Yeah, you are right. I was testing using 'gsutil' which behaves differently.

Thanks,
Cham

On Thu, Oct 27, 2016 at 2:06 PM Eugene Kirpichov
<[email protected]> wrote:

> Indeed IOChannelFactory uses GcsUtil for GCS, and GcsUtil in fact does not
> recurse into subdirectories inside a "*" pattern (see
>
> https://github.com/apache/incubator-beam/blob/master/sdks/java/core/src/main/java/org/apache/beam/sdk/util/GcsUtil.java#L598
> )
> , and it does not support "**" patterns. However, this is not unit-tested
> by GcsUtilTest, which is a separate issue.
>
> On Thu, Oct 27, 2016 at 1:56 PM Eugene Kirpichov <[email protected]>
> wrote:
>
> > I don't think your assessment of behavior of glob patterns correct, per
> >
> https://cloud.google.com/storage/docs/gsutil/addlhelp/WildcardNames#directory-by-directory-vs-recursive-wildcards
> >  .
> > I believe (and hope) that behavior of IOChannelFactory.match() matches
> the
> > behavior of gsutil.
> >
> > On Thu, Oct 27, 2016 at 1:48 PM Chamikara Jayalath <[email protected]
> >
> > wrote:
> >
> > BTW I'm in favor of using a sub-directory and possibly asking users to
> > update their glob pattern while also allowing users to optionally
> specify a
> > temporary path in the future, as you propose.

****************

• TASK DIRECTIONS: Summarize the thread above in three sentences.

• Collected data:

****************

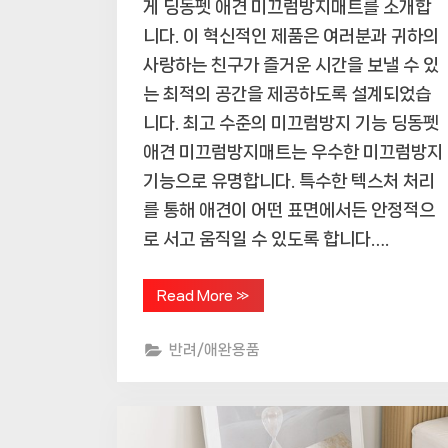
게 딩동펫 애견 미끄럼방지매트를 소개합
니다. 이 혁신적인 제품은 여러분과 귀하의
사랑하는 친구가 즐거운 시간을 보낼 수 있
는 최적의 공간을 제공하도록 설계되었습
니다. 최고 수준의 미끄럼방지 기능 딩동펫
애견 미끄럼방지매트는 우수한 미끄럼방지
기능으로 유명합니다. 특수한 텍스처 처리
를 통해 애견이 어떤 표면에서든 안정적으
로 서고 움직일 수 있도록 합니다….
“딩
Read More
»
동
펫
애
반려/애완용품
견
미
끄
럼
방
지
매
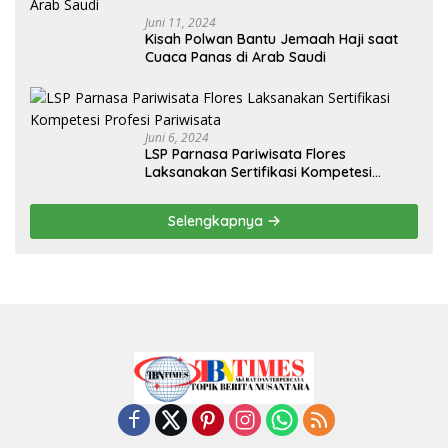
Juni 11, 2024
Kisah Polwan Bantu Jemaah Haji saat
Cuaca Panas di Arab Saudi
Juni 6, 2024
LSP Parnasa Pariwisata Flores
Laksanakan Sertifikasi Kompetesi
Profesi Pariwisata
Selengkapnya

****************

• FINISHED TASK: Chamikara Jayalath favors using a sub-directory, possibly asking users to update their glob pattern, and optionally letting users specify a temporary path in the future. Eugene Kirpichov first disputes Chamikara's assessment of glob pattern behavior and says he believes IOChannelFactory.match() matches gsutil. He then notes that IOChannelFactory uses GcsUtil for GCS, which does not recurse into subdirectories inside a "*" pattern or support "**" patterns, and Chamikara agrees, saying he was testing with gsutil, which behaves differently.